▸ **DOCUMENT PASSAGE**:
-=-=-=-=-
Today I wanted to share two versions of a function that I wrote, in order to show how my iterative approach to software development works when I am doing code optimization to improve performance.
This example comes from my iMprOVE_WRAP asset. It’s a function that returns the shortest distance (taking into account the wrap capabilities of the calling object) between the calling instance and a target object.
The first implementation works, in that it correctly does what it’s supposed to do, but I never released it, because I wasn’t satisfied that it was good enough code to ship.
///iw_distance_to_object(target_obj, x1, y1, x2, y2, do_wrap_h, do_wrap_v,)
///@description Returns the distance_to_object from an improve_wrap object calling this function to another instance.
///Compares all relevant points for the iw_object and returns the nearest distance, taking the wrap range into account.
///@param target_obj id of the target object to determine the distance to.
///@param x1 left x boundary of wrap range
///@param y1 top y boundary of wrap range
///@param x2 right x boundary of wrap range
///@param y2 bottom y boundary of wrap range
///@param do_wrap_h set whether the horizontal wrap is on (true) or off (false)
///@param do_wrap_v set whether the vertical wrap is on (true) or off (false)
-=-=-=-=-
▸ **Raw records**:
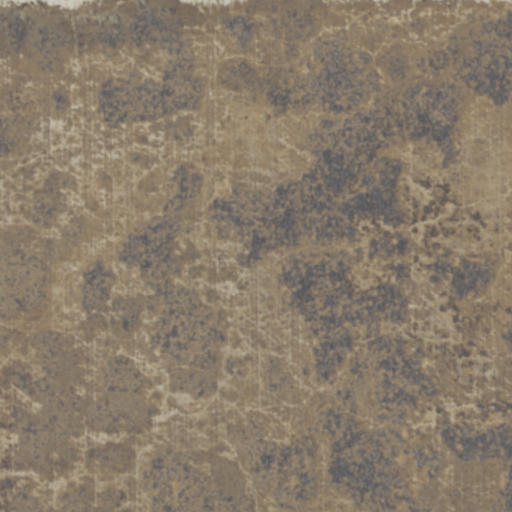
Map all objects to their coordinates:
crop: (256, 256)
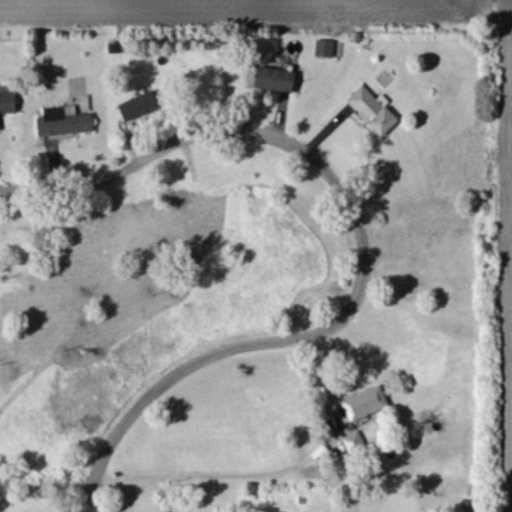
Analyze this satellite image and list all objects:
building: (327, 49)
building: (279, 80)
building: (8, 106)
building: (141, 107)
building: (376, 111)
building: (67, 122)
road: (362, 240)
building: (367, 404)
building: (357, 444)
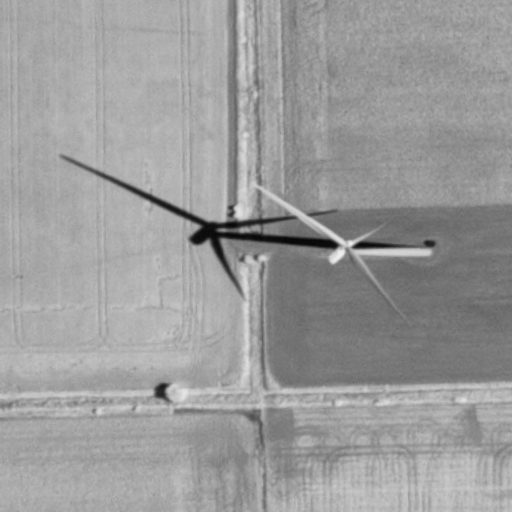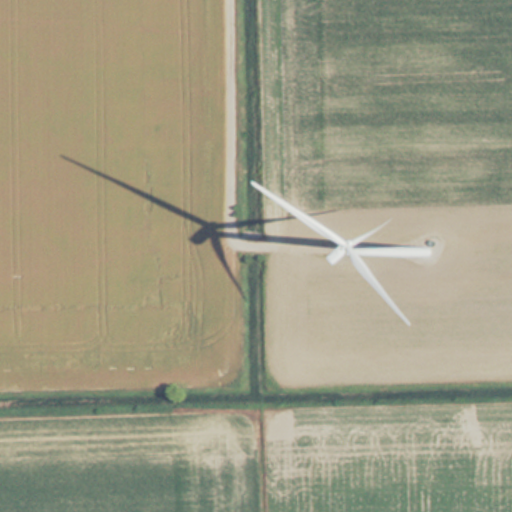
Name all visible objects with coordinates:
road: (231, 165)
wind turbine: (419, 235)
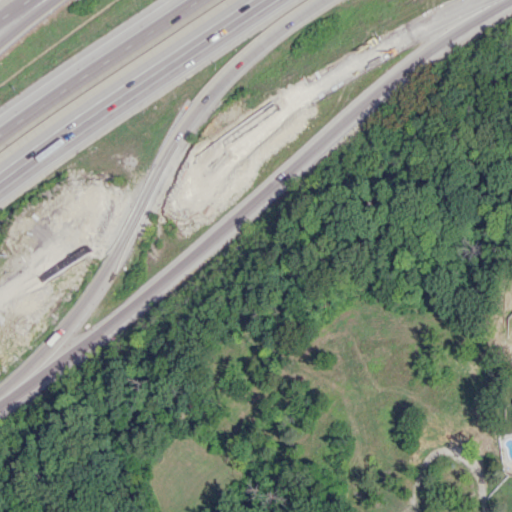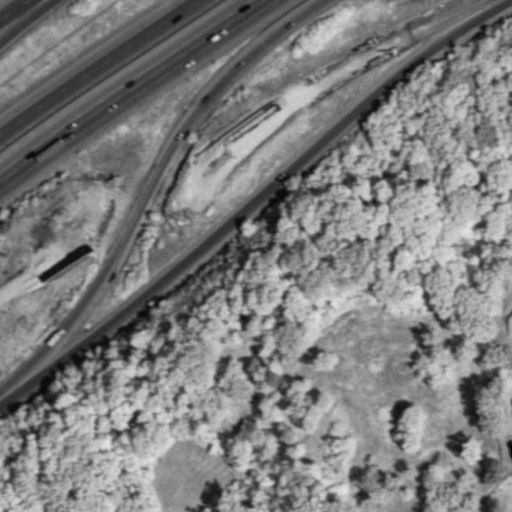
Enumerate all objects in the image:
road: (323, 1)
road: (12, 8)
road: (25, 24)
road: (198, 45)
road: (94, 64)
road: (332, 78)
road: (65, 135)
road: (150, 187)
road: (143, 201)
road: (252, 201)
road: (45, 266)
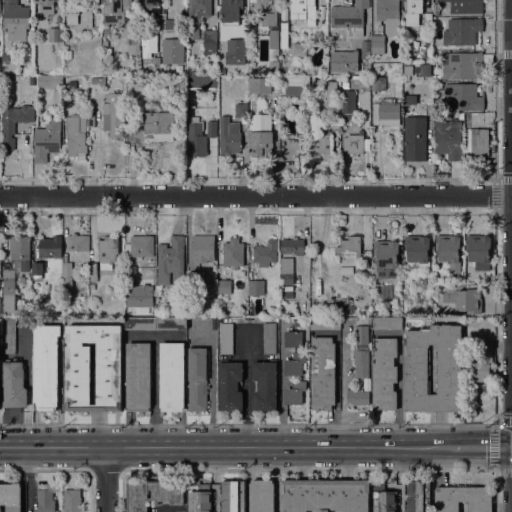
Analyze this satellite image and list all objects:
building: (153, 6)
building: (464, 6)
building: (465, 6)
building: (44, 7)
building: (46, 7)
building: (154, 7)
building: (198, 8)
building: (76, 9)
building: (114, 11)
building: (116, 11)
building: (230, 11)
building: (231, 11)
building: (264, 11)
building: (265, 11)
building: (302, 11)
building: (303, 11)
building: (412, 12)
building: (413, 12)
building: (79, 14)
building: (349, 14)
building: (388, 15)
building: (388, 15)
building: (348, 17)
building: (428, 18)
road: (512, 19)
building: (14, 20)
building: (15, 20)
building: (200, 21)
building: (97, 22)
building: (174, 25)
building: (462, 31)
building: (463, 32)
building: (53, 34)
building: (284, 34)
building: (55, 35)
building: (133, 37)
building: (272, 39)
building: (273, 39)
building: (147, 40)
building: (208, 41)
building: (428, 43)
building: (377, 44)
building: (372, 46)
building: (298, 49)
building: (369, 49)
building: (172, 50)
building: (210, 50)
building: (299, 50)
building: (171, 51)
building: (235, 51)
building: (236, 51)
building: (436, 54)
building: (427, 55)
building: (67, 57)
building: (405, 57)
building: (145, 59)
building: (460, 65)
building: (461, 65)
building: (274, 67)
building: (283, 67)
building: (149, 69)
building: (424, 69)
building: (425, 70)
building: (344, 78)
building: (407, 78)
building: (99, 79)
building: (244, 79)
building: (32, 80)
building: (48, 80)
building: (201, 81)
building: (50, 82)
building: (202, 82)
building: (379, 83)
building: (259, 85)
building: (260, 85)
building: (345, 85)
building: (295, 86)
building: (296, 86)
building: (332, 89)
building: (462, 96)
building: (462, 97)
building: (57, 99)
building: (347, 101)
building: (348, 102)
building: (44, 108)
building: (240, 109)
building: (386, 112)
building: (112, 114)
building: (384, 114)
building: (113, 115)
building: (461, 116)
building: (335, 119)
building: (90, 121)
building: (13, 123)
building: (14, 123)
building: (154, 128)
building: (154, 128)
building: (210, 128)
building: (211, 129)
building: (234, 131)
building: (259, 135)
building: (260, 135)
building: (228, 136)
building: (195, 137)
building: (74, 138)
building: (197, 138)
building: (414, 138)
building: (47, 139)
building: (75, 139)
building: (415, 139)
building: (447, 139)
building: (448, 139)
building: (45, 140)
building: (352, 142)
building: (476, 142)
building: (477, 142)
building: (322, 143)
building: (353, 144)
building: (302, 145)
building: (320, 146)
building: (291, 152)
road: (256, 196)
building: (77, 242)
building: (48, 246)
building: (139, 246)
building: (140, 246)
building: (291, 246)
building: (292, 246)
building: (347, 246)
building: (349, 246)
building: (50, 247)
building: (77, 248)
building: (202, 248)
building: (203, 248)
building: (20, 249)
building: (416, 249)
building: (19, 250)
building: (448, 250)
building: (449, 251)
building: (478, 251)
building: (479, 251)
building: (108, 252)
building: (418, 252)
building: (232, 253)
building: (233, 253)
building: (264, 253)
building: (265, 253)
building: (106, 254)
building: (385, 259)
building: (386, 259)
building: (170, 262)
building: (171, 262)
building: (37, 270)
building: (93, 271)
building: (285, 271)
building: (286, 271)
building: (365, 271)
building: (358, 272)
building: (132, 273)
building: (67, 278)
building: (358, 279)
building: (417, 283)
building: (224, 287)
building: (255, 287)
building: (256, 287)
building: (438, 288)
building: (8, 289)
building: (7, 296)
building: (405, 297)
building: (461, 298)
building: (463, 300)
building: (385, 305)
building: (374, 307)
building: (301, 322)
building: (386, 322)
building: (155, 323)
building: (387, 323)
building: (155, 324)
building: (325, 324)
building: (8, 335)
building: (361, 335)
building: (268, 337)
building: (9, 338)
building: (225, 338)
building: (226, 338)
building: (270, 338)
building: (292, 339)
building: (294, 339)
building: (360, 351)
building: (361, 362)
building: (480, 362)
building: (294, 364)
building: (295, 364)
building: (46, 367)
building: (92, 367)
building: (93, 367)
building: (45, 368)
building: (432, 368)
building: (433, 368)
building: (478, 372)
building: (322, 373)
building: (323, 373)
building: (383, 373)
building: (385, 373)
building: (138, 376)
building: (171, 376)
building: (172, 376)
building: (137, 377)
building: (196, 379)
building: (198, 379)
building: (14, 383)
building: (265, 383)
building: (14, 385)
building: (229, 385)
building: (264, 385)
building: (229, 386)
road: (249, 387)
road: (211, 389)
building: (294, 392)
building: (293, 396)
building: (356, 397)
building: (358, 397)
road: (225, 446)
road: (481, 447)
road: (106, 479)
building: (152, 493)
building: (151, 494)
building: (260, 495)
building: (323, 495)
building: (325, 495)
building: (10, 496)
building: (11, 496)
building: (231, 496)
building: (233, 496)
building: (262, 496)
building: (401, 496)
building: (414, 496)
building: (383, 498)
building: (462, 498)
building: (463, 498)
building: (199, 499)
building: (43, 500)
building: (71, 500)
building: (72, 500)
building: (45, 501)
building: (201, 501)
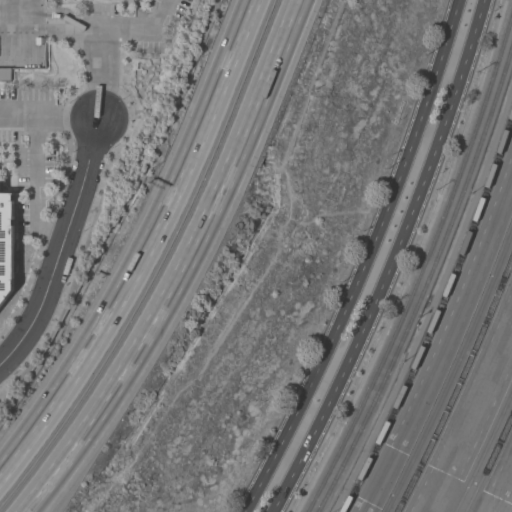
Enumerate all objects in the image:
road: (131, 23)
road: (84, 33)
building: (5, 73)
building: (6, 75)
road: (48, 119)
road: (405, 190)
building: (6, 243)
building: (7, 247)
road: (60, 247)
road: (147, 249)
road: (411, 261)
railway: (421, 265)
road: (182, 268)
railway: (426, 281)
railway: (437, 321)
railway: (447, 344)
railway: (451, 359)
railway: (454, 376)
railway: (458, 389)
road: (293, 443)
railway: (485, 453)
railway: (490, 466)
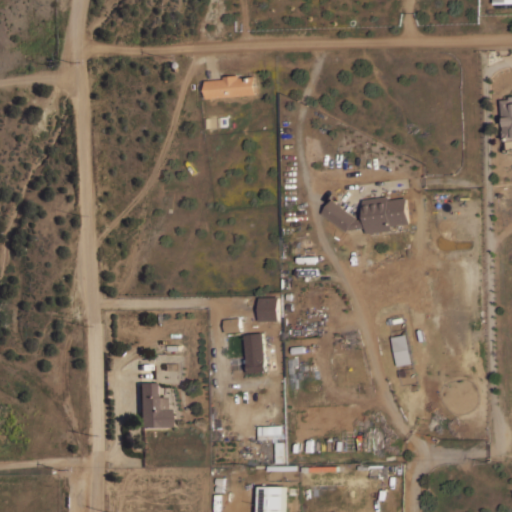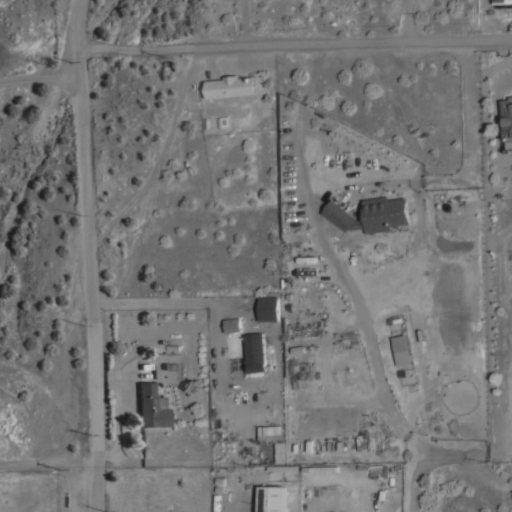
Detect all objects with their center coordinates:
road: (292, 42)
road: (36, 77)
building: (227, 86)
building: (231, 86)
building: (505, 116)
building: (506, 117)
building: (368, 214)
building: (371, 214)
road: (80, 255)
road: (346, 278)
road: (180, 301)
building: (269, 307)
building: (266, 308)
building: (233, 324)
building: (230, 325)
building: (399, 349)
building: (256, 352)
building: (253, 353)
building: (149, 407)
building: (152, 407)
building: (268, 434)
road: (44, 466)
building: (377, 469)
building: (268, 498)
building: (272, 498)
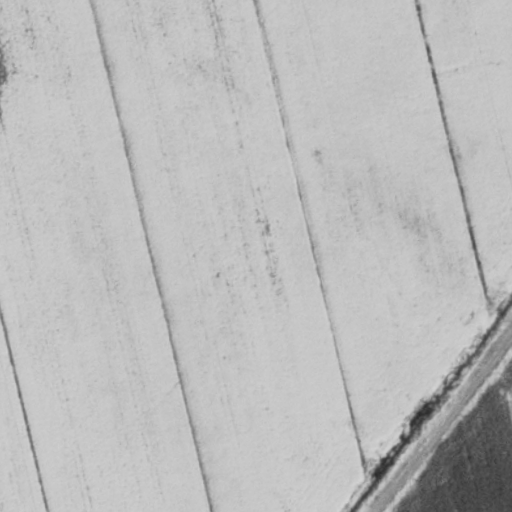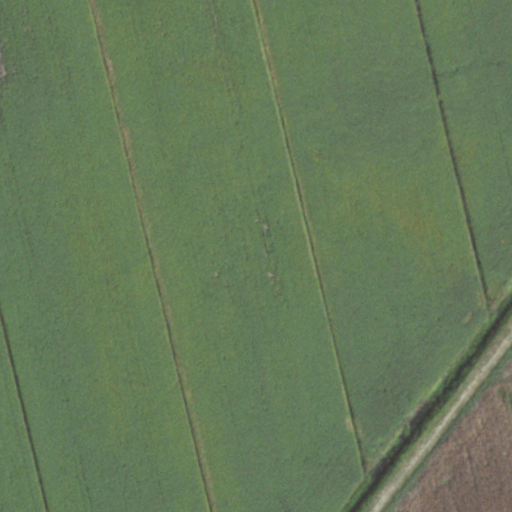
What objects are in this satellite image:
crop: (238, 240)
road: (439, 417)
crop: (466, 453)
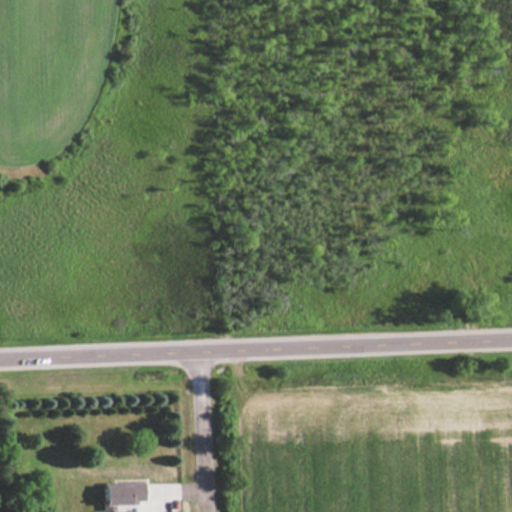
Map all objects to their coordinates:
road: (256, 349)
road: (205, 432)
building: (120, 492)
-=-=-=-=-
▸ **PARTS OF THE EXERCISE**:
• 1. Reproduce the entire passage about the iw_distance_to_object function, word for word.
• 2. In the records, take the lines from the one containing "Detect all objects" through the end of the records and write them out again with "road" changed to "street" and everything else left as it is. Give only those lines, and omit the pictures.

▸ **TASK-BY-TASK SOLUTIONS**:
• 1.
Today I wanted to share two versions of a function that I wrote, in order to show how my iterative approach to software development works when I am doing code optimization to improve performance.
This example comes from my iMprOVE_WRAP asset. It’s a function that returns the shortest distance (taking into account the wrap capabilities of the calling object) between the calling instance and a target object.
The first implementation works, in that it correctly does what it’s supposed to do, but I never released it, because I wasn’t satisfied that it was good enough code to ship.
///iw_distance_to_object(target_obj, x1, y1, x2, y2, do_wrap_h, do_wrap_v,)
///@description Returns the distance_to_object from an improve_wrap object calling this function to another instance.
///Compares all relevant points for the iw_object and returns the nearest distance, taking the wrap range into account.
///@param target_obj id of the target object to determine the distance to.
///@param x1 left x boundary of wrap range
///@param y1 top y boundary of wrap range
///@param x2 right x boundary of wrap range
///@param y2 bottom y boundary of wrap range
///@param do_wrap_h set whether the horizontal wrap is on (true) or off (false)
///@param do_wrap_v set whether the vertical wrap is on (true) or off (false)

• 2.
Detect all objects with their center coordinates:
street: (292, 42)
street: (36, 77)
building: (227, 86)
building: (231, 86)
building: (505, 116)
building: (506, 117)
building: (368, 214)
building: (371, 214)
street: (80, 255)
street: (346, 278)
street: (180, 301)
building: (269, 307)
building: (266, 308)
building: (233, 324)
building: (230, 325)
building: (399, 349)
building: (256, 352)
building: (253, 353)
building: (149, 407)
building: (152, 407)
building: (268, 434)
street: (44, 466)
building: (377, 469)
building: (268, 498)
building: (272, 498)
What objects are in this satellite image:
crop: (238, 240)
street: (439, 417)
crop: (466, 453)
Map all objects to their coordinates:
street: (256, 349)
street: (205, 432)
building: (120, 492)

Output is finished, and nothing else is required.